-- Aim of the task --
Entries follow. Give back exactly the lines starting at the one containing "231 213 1.70" and ending at the one containing "109 201 1.88", and no other lines.

-- Dataset content --
============

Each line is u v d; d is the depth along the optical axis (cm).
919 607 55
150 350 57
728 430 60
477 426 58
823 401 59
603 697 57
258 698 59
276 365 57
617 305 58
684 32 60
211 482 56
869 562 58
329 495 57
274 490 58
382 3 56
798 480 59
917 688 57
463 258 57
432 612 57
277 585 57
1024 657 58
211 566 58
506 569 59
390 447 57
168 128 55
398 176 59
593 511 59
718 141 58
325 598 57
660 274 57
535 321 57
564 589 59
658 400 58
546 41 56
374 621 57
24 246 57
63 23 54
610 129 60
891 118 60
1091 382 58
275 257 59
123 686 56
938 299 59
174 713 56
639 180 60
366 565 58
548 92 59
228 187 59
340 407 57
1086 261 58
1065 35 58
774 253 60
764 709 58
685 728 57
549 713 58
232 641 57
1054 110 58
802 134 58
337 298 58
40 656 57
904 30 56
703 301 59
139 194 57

============

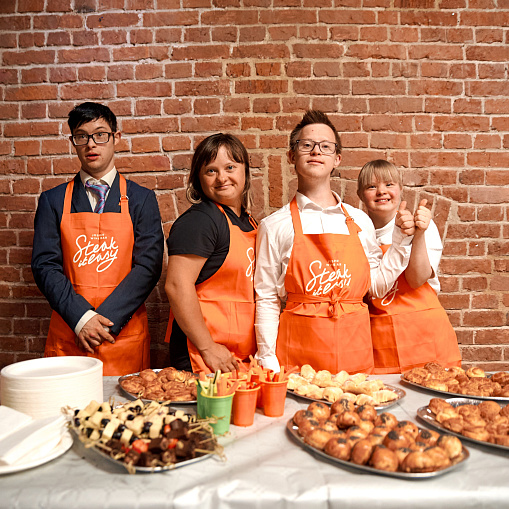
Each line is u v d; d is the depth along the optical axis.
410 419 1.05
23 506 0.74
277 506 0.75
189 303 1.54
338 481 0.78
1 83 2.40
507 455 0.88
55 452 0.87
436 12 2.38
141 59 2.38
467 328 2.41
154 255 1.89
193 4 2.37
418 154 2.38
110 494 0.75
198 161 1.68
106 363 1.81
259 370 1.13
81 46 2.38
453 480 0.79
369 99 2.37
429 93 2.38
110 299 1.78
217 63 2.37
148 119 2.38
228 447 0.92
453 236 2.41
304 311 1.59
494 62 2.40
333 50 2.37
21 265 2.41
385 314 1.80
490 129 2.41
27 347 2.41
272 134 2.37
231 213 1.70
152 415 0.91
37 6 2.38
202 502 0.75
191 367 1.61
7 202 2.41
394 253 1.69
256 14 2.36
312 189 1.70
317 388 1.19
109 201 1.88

============

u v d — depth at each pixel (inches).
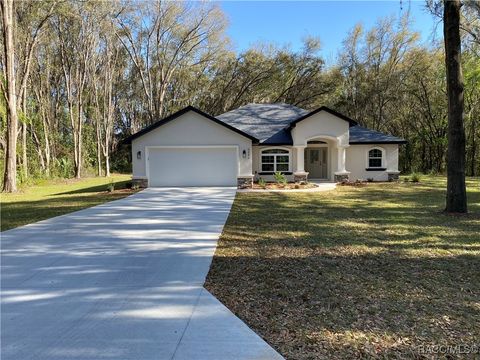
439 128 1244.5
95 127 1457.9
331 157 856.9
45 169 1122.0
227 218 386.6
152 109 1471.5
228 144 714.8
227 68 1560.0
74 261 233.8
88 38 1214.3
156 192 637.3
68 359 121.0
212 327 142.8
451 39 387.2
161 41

============

-- Task result --
231 213 1.70
152 415 0.91
37 6 2.38
202 502 0.75
191 367 1.61
7 202 2.41
394 253 1.69
256 14 2.36
312 189 1.70
317 388 1.19
109 201 1.88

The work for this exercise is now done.